We lose each other in our lips. In our whispered confessions. In our touch. It feels new, all over again. We tell eachother secrets with only our hands. We make promises with our tongues. We undress each other with reverence, laying devotional kisses to jaws and shoulders and scars.
“You know what I’ve always wanted to do?” he asks, removing my underwear.
“Tell me,” I breathe.
He gives me a wicked grin and tilts his head in the direction of the cupboard.
“Think we can fit?”
He holds out his hand. “Only one way to find out.”
We barely squeeze inside, but there’s just enough room for George to back me against the wall and hook my leg around his hip. He fits himself inside me with one powerful thrust that has us both gasping. We stare into each other’s eyes, and it’s not the past that unfolds before me; it’s our future.
Endless possibilities. A lifetime of adventures. Laughter. Arguments. Dancing. Travel. Sex. Food. Friendship.
And one constant.
Us.
Chapter Fifty-three
We stay wrapped up together, kissing softly on the couch, afterward. George’s fingers trail down my spine, and then I sit up suddenly, remembering what I came for. “I want to read the rest of your letters.”
“Not now,” George says, tilting his head up for another kiss. “Let’s save that humiliation for another time.”
I shake my head. “I’m utterly desperate to open that box.”
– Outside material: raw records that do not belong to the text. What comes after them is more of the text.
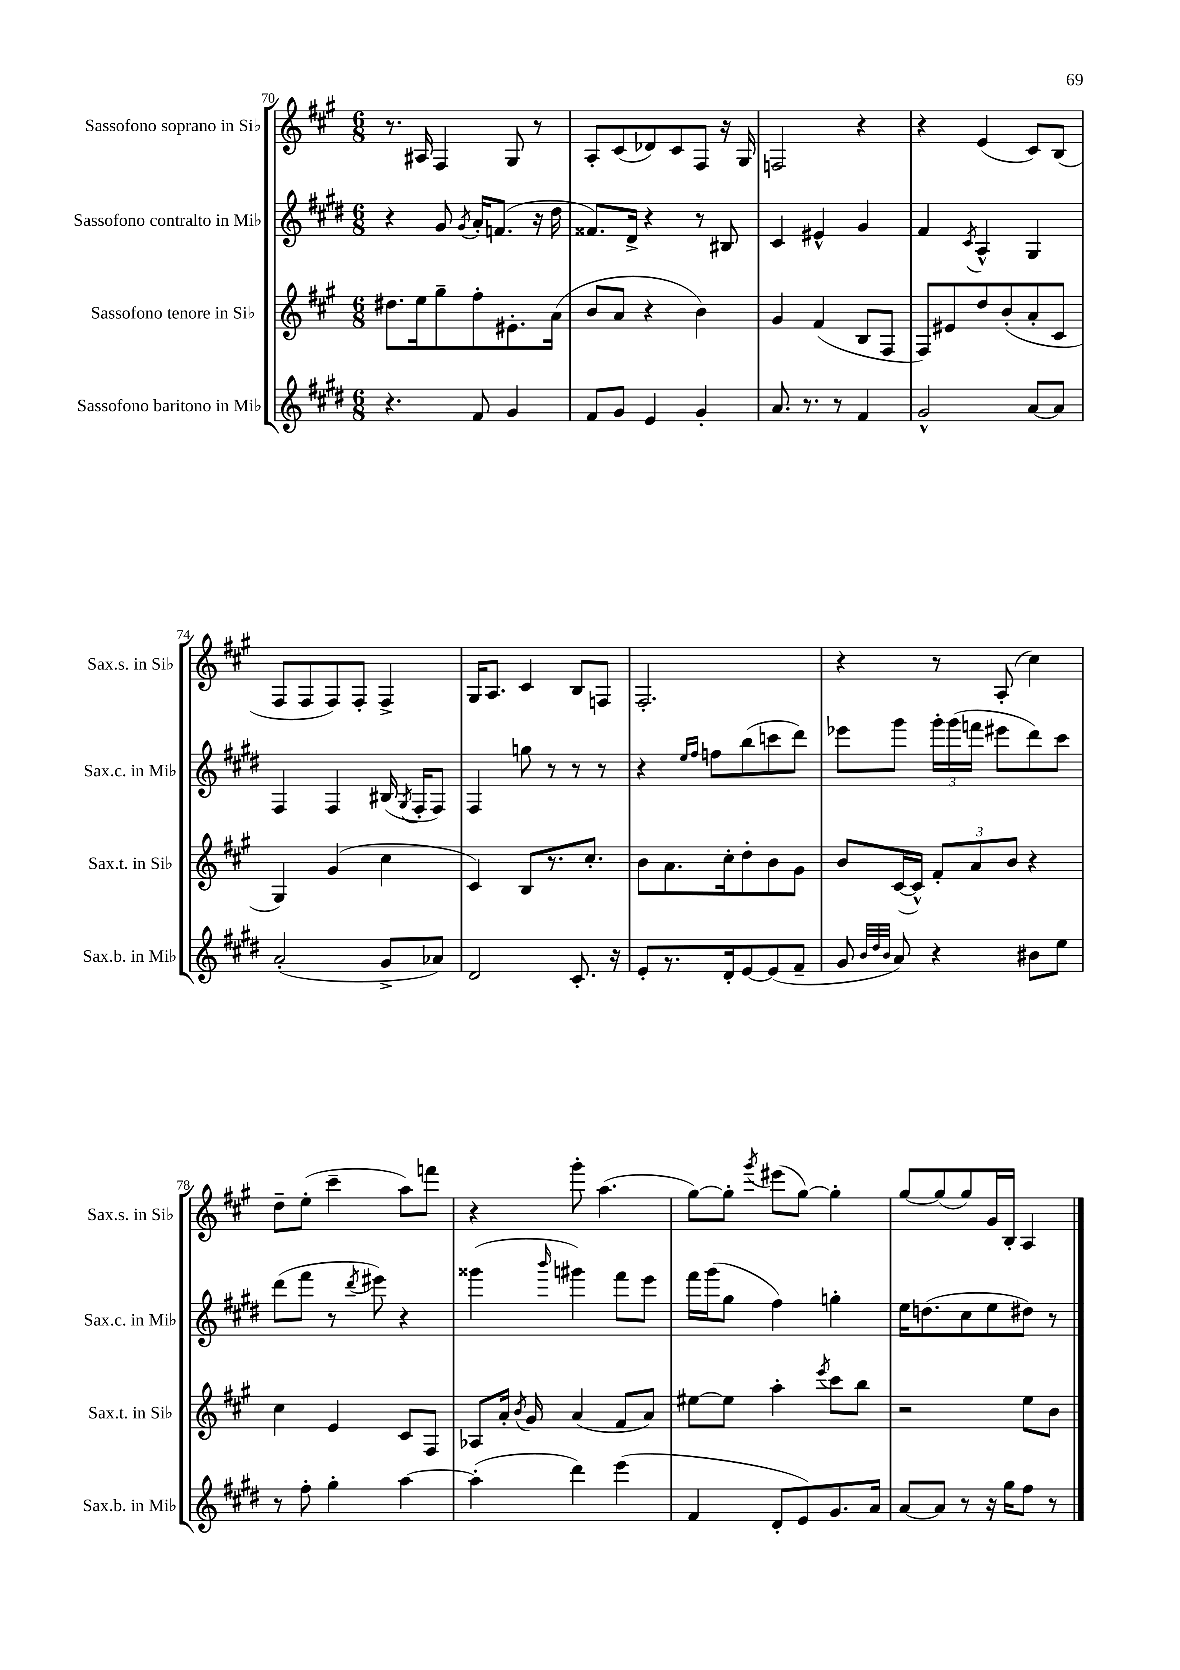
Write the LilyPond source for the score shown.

<<
\new StaffGroup <<
\new Staff = "s0" \with { instrumentName = "Sassofono soprano in Sib" shortInstrumentName = "Sax.s. in Sib" } {
    \clef treble \key a \major \numericTimeSignature \time 6/8
    \autoBeamOff r8. ais16 fis4 gis8 r8 |
    a8[-. cis'8( des'8) cis'8 fis8] r16 gis16 |
    f2 r4 |
    r4 e'4( cis'8[) b8]( |
    fis8[ fis8 fis8) fis8]-. fis4-> |
    gis16[ a8.] cis'4 b8[ f8] |
    fis2.-. |
    r4 r8 a8-.( cis''4) |
    d''8[-- e''8]-.( cis'''4-- a''8[) f'''8] |
    r4 gis'''8-. a''4.( |
    gis''8[~) gis''8]-. \acciaccatura { gis'''8 } eis'''8[( gis''8]~) gis''4-. |
    gis''8[~ gis''8( gis''8) gis'16 b16]-. a4 \bar "|." |
}
\new Staff = "s1" \with { instrumentName = "Sassofono contralto in Mib" shortInstrumentName = "Sax.c. in Mib" } {
    \clef treble \key e \major \numericTimeSignature \time 6/8
    \autoBeamOff r4 gis'8 \acciaccatura { gis'8 } a'16[-. f'8.]( r16 dis''16 |
    fisis'8.[) dis'16]-> r4 r8 bis8 |
    cis'4 eis'4-^ gis'4 |
    fis'4 \acciaccatura { cis'8 } a4-^ gis4 |
    fis4 fis4 bis16( \acciaccatura { gis8 } fis16[-. fis8]) |
    fis4 g''8 r8 r8 r8 |
    r4 \grace { e''16[ fis''16] } f''8[ b''8( c'''8 dis'''8]) |
    ees'''8[ gis'''8] \tuplet 3/2 { gis'''16[-. gis'''16( f'''16] } eis'''8[ dis'''8) cis'''8] |
    dis'''8[( fis'''8] r8 \acciaccatura { dis'''8 } eis'''8) r4 |
    gisis'''4( \grace { b'''16 } gis'''4) fis'''8[ e'''8] |
    fis'''16[ gis'''16( gis''8] fis''4) g''4-. |
    e''16[ d''8.( cis''8 e''8 dis''8]) r8 \bar "|." |
}
\new Staff = "s2" \with { instrumentName = "Sassofono tenore in Sib" shortInstrumentName = "Sax.t. in Sib" } {
    \clef treble \key a \major \numericTimeSignature \time 6/8
    \autoBeamOff dis''8.[ e''16 gis''8-- fis''8-. eis'8.-. a'16]( |
    b'8[ a'8] r4 b'4) |
    gis'4 fis'4( b8[ fis8] |
    fis8[) eis'8 d''8 b'8-.( a'8-. cis'8] |
    gis4) gis'4( cis''4 |
    cis'4) b8[ r8. cis''8.]-. |
    b'8[ a'8. cis''16-. d''8-. b'8 gis'8] |
    b'8[ cis'16~( cis'16]-^) \tuplet 3/2 { fis'8[-. a'8 b'8] } r4 |
    cis''4 e'4 cis'8[ fis8] |
    aes8[ a'16]-. \acciaccatura { b'8 } gis'16 a'4( fis'8[ a'8]) |
    eis''8[~ eis''8] a''4-. \acciaccatura { e'''8 } cis'''8[ b''8] |
    r2 e''8[ b'8] \bar "|." |
}
\new Staff = "s3" \with { instrumentName = "Sassofono baritono in Mib" shortInstrumentName = "Sax.b. in Mib" } {
    \clef treble \key e \major \numericTimeSignature \time 6/8
    \autoBeamOff r4. fis'8 gis'4 |
    fis'8[ gis'8] e'4 gis'4-. |
    a'8. r8. r8 fis'4 |
    gis'2-^ a'8[~ a'8] |
    a'2-.( gis'8[-> aes'8]) |
    dis'2 cis'8.-. r16 |
    e'8[-. r8. dis'16-. e'8~ e'8( fis'8]-- |
    gis'8 \grace { b'32[ dis''32 b'32] } a'8) r4 bis'8[ e''8] |
    r8 fis''8-. gis''4-. a''4~ |
    a''4-.( dis'''4) e'''4( |
    fis'4 dis'8[-. e'8) gis'8. a'16] |
    a'8[~ a'8] r8 r16 gis''16[ fis''8] r8 \bar "|." |
}
>>
>>
\layout { \context { \Score currentBarNumber = #70 } }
We get dressed and curl up on the sofa with the chest between us, and George watches me, flushed, as I flick the latch and open the lid. It’s stuffed with scraps of paper, postcards, letters, and ephemera from our friendship. A blue jay feather. A sketch of a labyrinth. The menu from my final presentation at culinary school. Some of the letters are in my handwriting. Some of them are in George’s. I pull out one of mine. It’s a homemade card with a drawing of George and me playing in the field on the front and a message written in blue marker inside.
To George,
Happy 9th birthday! I hope you like your present.
From your best friend,
Frankie
“Do you remember what you got me?” George asks.
I shake my head.
“You’d captured a toad and put it in a shoebox with holes in the top.”
“And you let it go!” I say as it comes back to me.
“It was cruel to keep it.”
I take out another, written in purple pen. I can tell from the handwriting that I would have been a teenager.
It’ll never happen again. I promise.
“This must have been when I tried to seduce you.”
He laughs. “That green bra was torture.”